[Directive]:
In the data, extract each line that holds the string "display".

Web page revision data
____________________

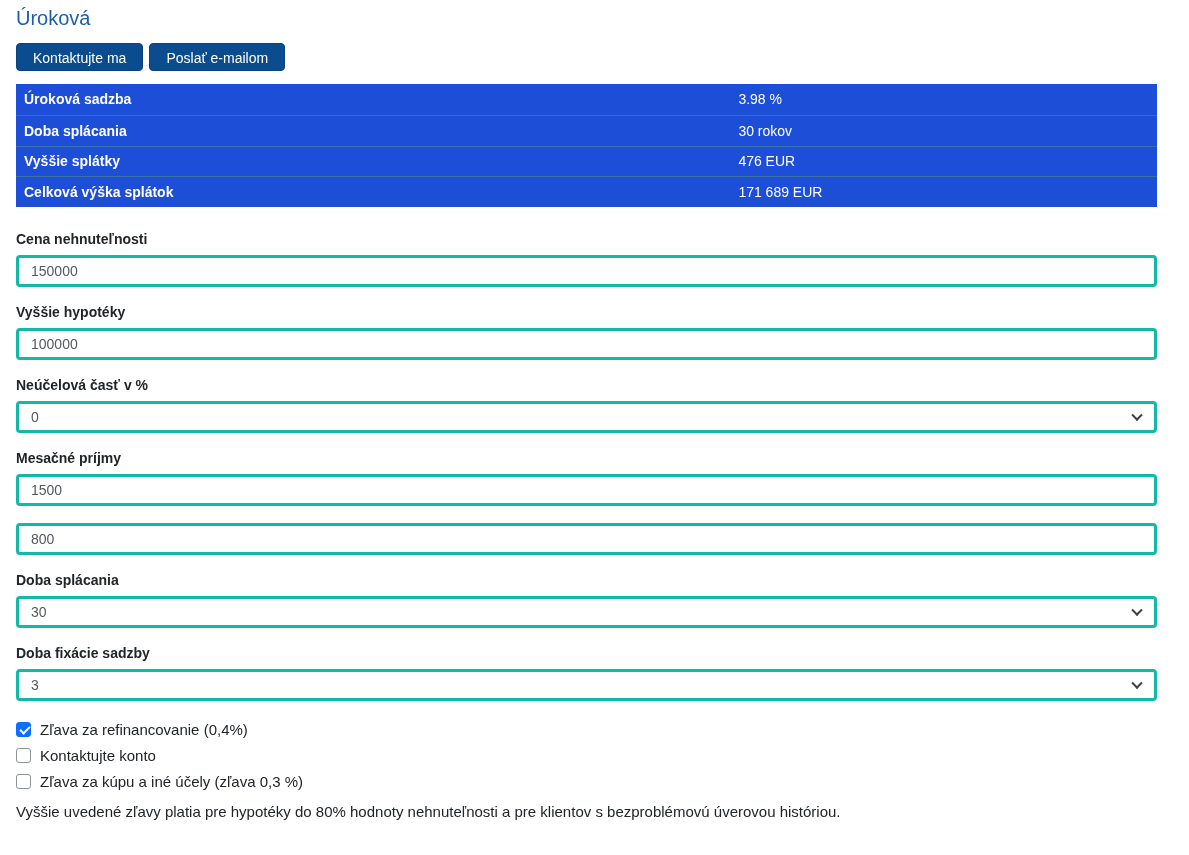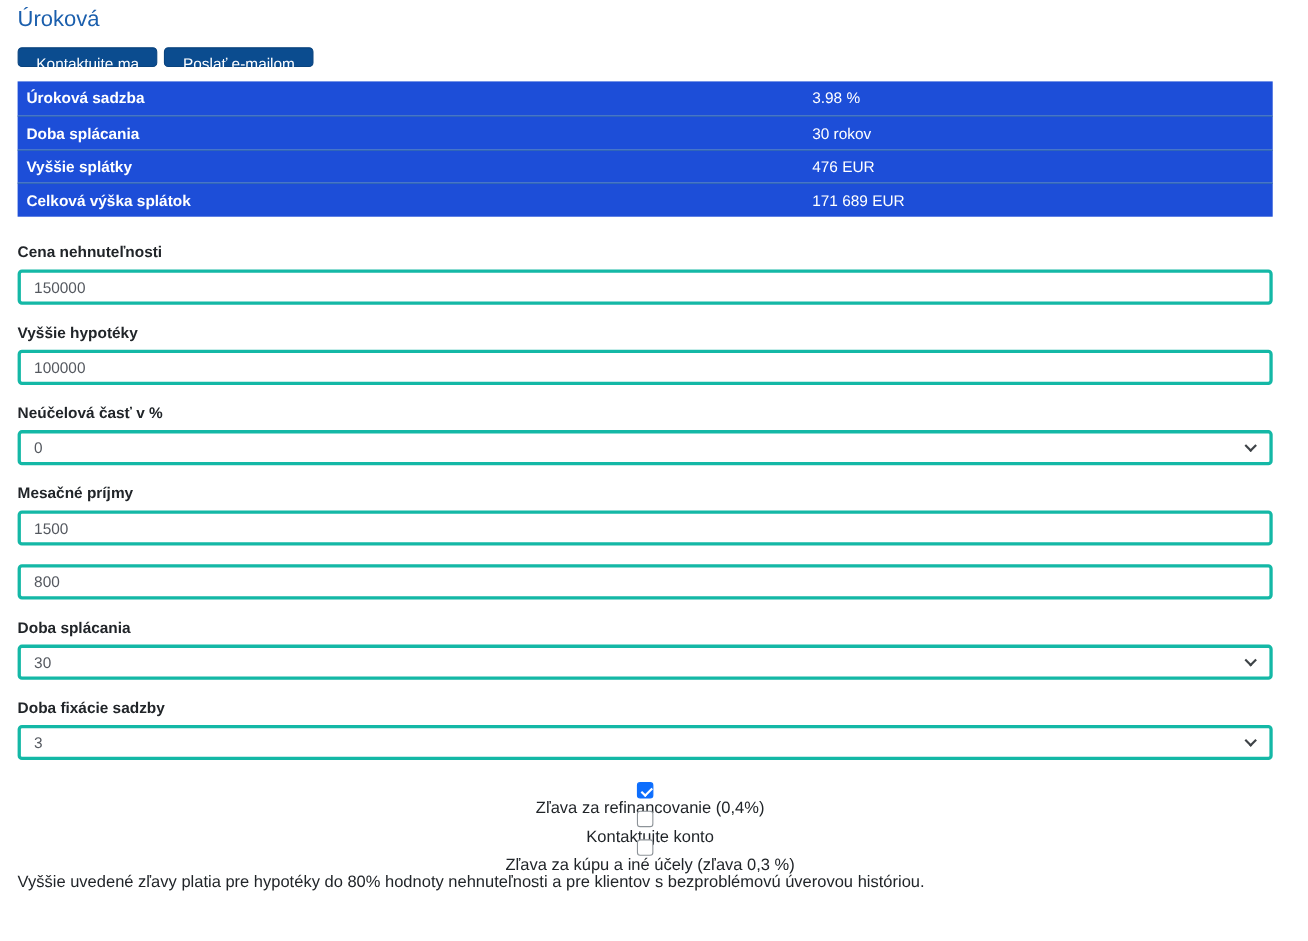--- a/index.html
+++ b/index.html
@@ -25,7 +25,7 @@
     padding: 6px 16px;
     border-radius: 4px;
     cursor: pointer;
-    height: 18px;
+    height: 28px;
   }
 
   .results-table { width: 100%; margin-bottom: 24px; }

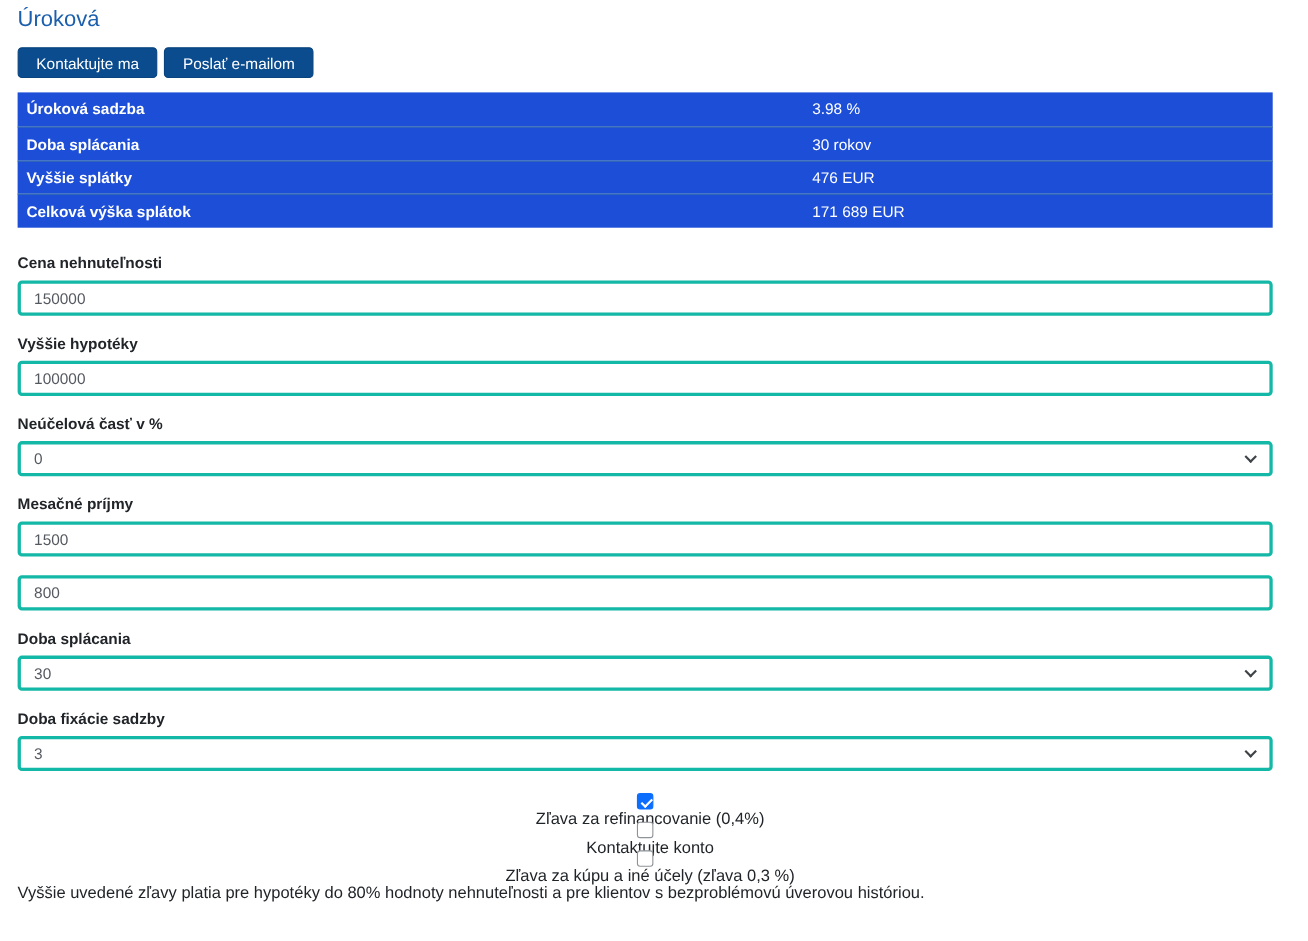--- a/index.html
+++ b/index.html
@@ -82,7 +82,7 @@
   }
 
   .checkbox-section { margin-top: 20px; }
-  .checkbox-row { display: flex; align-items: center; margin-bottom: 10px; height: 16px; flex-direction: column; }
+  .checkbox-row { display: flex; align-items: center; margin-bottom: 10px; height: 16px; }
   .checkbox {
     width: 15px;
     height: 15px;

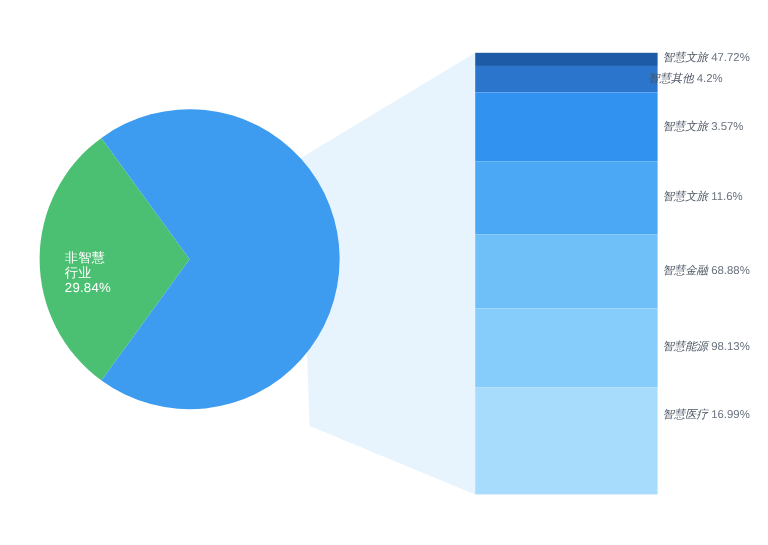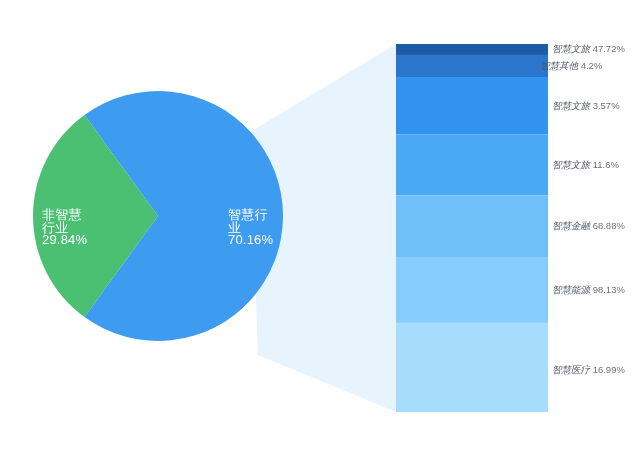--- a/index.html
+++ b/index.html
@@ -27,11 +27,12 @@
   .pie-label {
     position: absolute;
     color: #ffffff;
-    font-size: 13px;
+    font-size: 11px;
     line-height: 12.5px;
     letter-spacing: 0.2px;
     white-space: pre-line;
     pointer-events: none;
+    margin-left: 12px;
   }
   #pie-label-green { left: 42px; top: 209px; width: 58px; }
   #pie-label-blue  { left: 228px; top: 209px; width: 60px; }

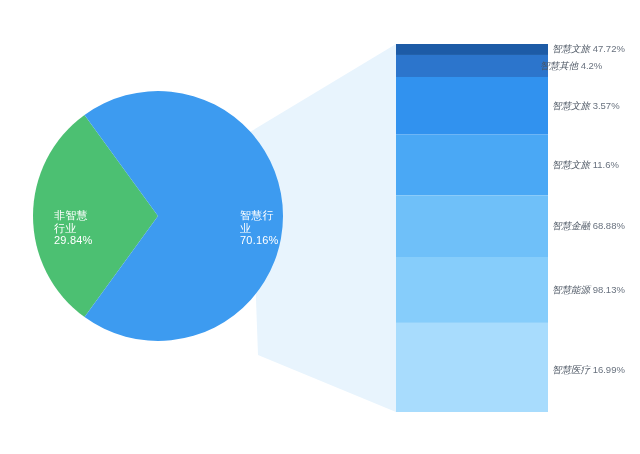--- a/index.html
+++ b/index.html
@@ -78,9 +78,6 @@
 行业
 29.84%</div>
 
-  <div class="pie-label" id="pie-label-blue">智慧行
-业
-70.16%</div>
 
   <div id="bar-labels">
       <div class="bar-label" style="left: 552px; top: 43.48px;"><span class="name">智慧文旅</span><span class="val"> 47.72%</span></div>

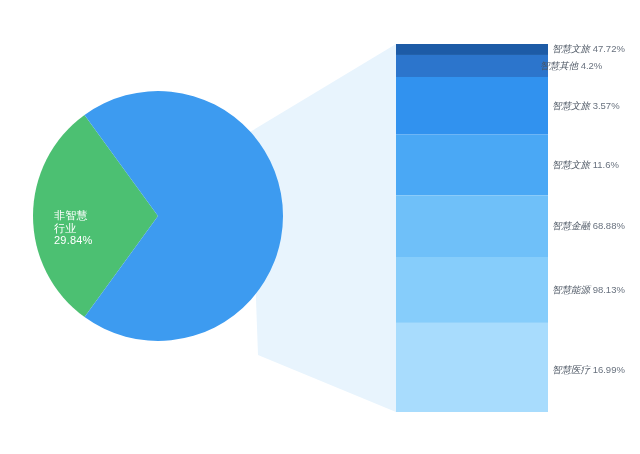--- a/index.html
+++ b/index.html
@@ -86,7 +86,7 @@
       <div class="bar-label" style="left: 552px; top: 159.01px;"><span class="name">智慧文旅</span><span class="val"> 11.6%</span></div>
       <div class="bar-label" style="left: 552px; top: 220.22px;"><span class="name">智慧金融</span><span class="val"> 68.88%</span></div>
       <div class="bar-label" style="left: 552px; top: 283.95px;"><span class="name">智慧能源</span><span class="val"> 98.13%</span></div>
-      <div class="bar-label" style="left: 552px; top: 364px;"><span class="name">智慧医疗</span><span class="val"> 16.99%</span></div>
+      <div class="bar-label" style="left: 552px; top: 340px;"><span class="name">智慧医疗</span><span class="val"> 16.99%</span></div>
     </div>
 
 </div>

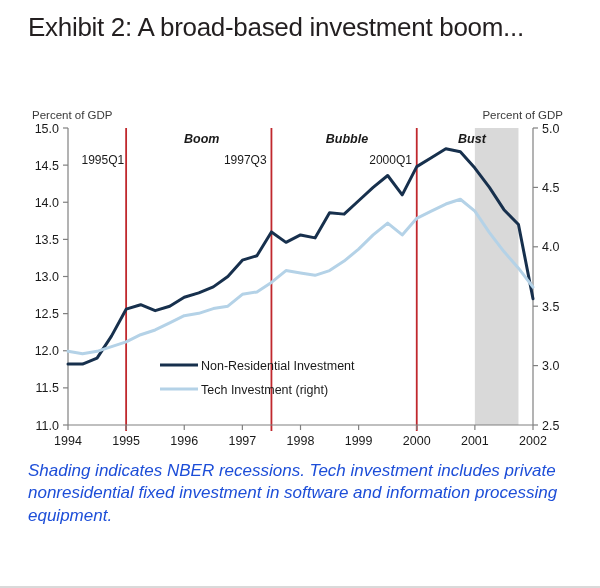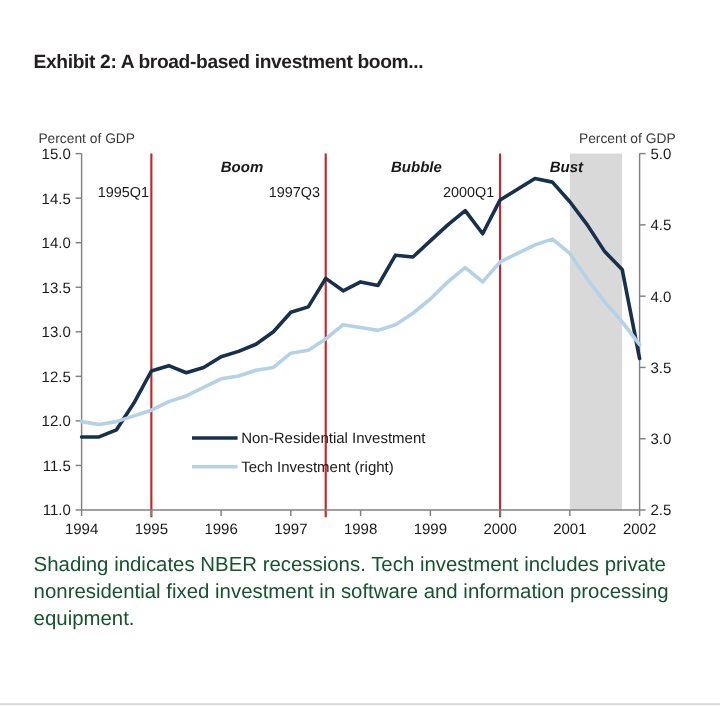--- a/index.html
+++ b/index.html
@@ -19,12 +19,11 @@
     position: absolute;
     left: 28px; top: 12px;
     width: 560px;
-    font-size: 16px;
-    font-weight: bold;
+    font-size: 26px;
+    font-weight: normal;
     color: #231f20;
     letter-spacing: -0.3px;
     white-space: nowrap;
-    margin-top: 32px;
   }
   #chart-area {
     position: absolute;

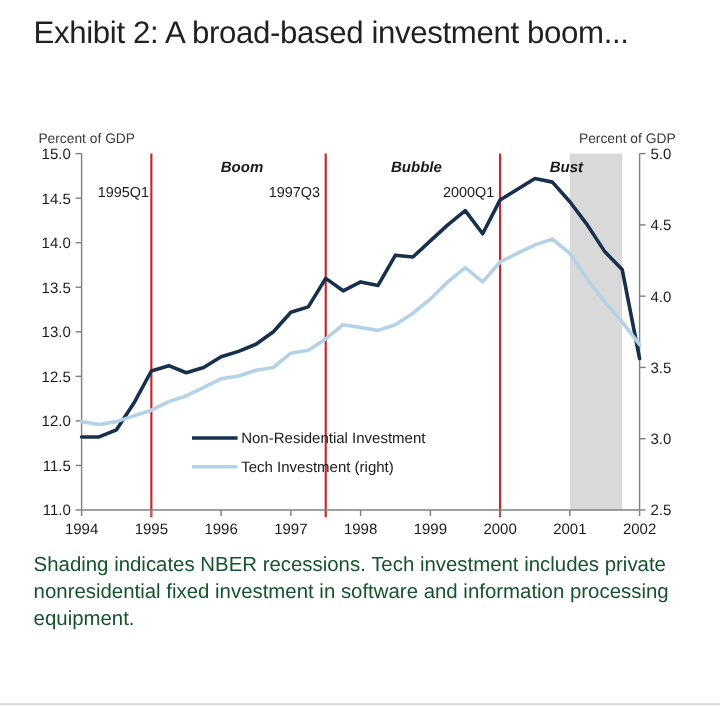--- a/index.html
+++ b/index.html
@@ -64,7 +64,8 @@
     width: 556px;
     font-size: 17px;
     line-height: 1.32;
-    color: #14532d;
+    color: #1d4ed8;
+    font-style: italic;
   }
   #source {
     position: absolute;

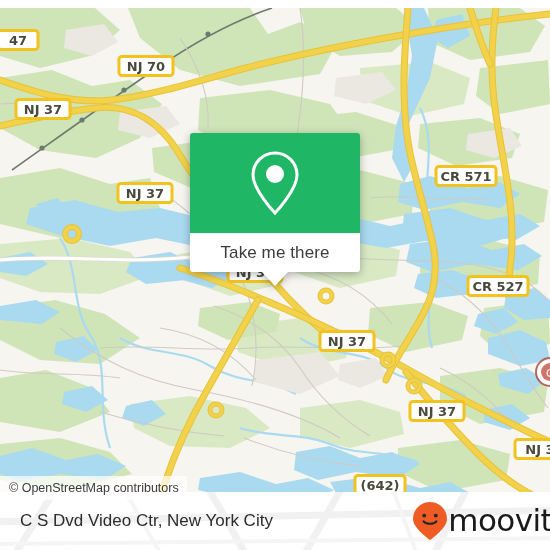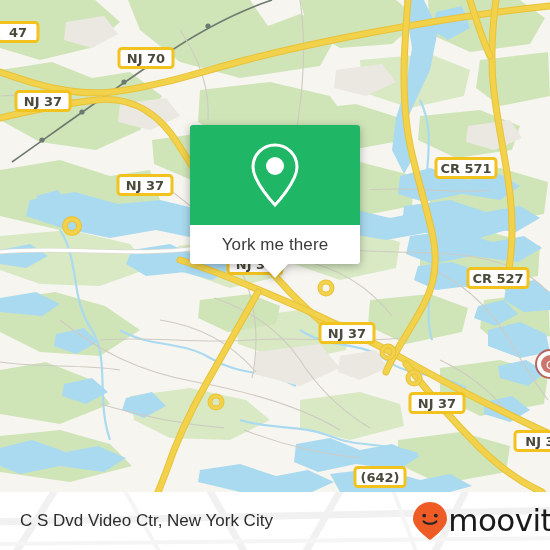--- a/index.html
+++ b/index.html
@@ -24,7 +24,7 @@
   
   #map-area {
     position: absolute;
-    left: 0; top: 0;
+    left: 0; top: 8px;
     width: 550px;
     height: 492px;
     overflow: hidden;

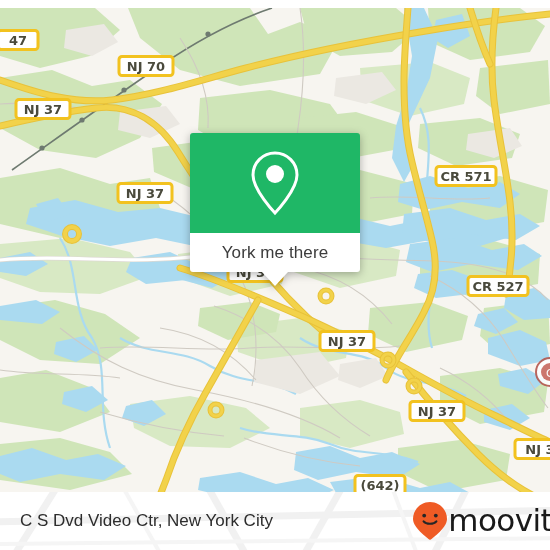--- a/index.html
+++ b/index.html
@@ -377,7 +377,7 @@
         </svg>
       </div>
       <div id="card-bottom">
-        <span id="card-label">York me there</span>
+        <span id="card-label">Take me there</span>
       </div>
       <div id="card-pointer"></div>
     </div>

____________________

[Answer box]:
-  .checkbox-row { display: flex; align-items: center; margin-bottom: 10px; height: 16px; flex-direction: column; }
+  .checkbox-row { display: flex; align-items: center; margin-bottom: 10px; height: 16px; }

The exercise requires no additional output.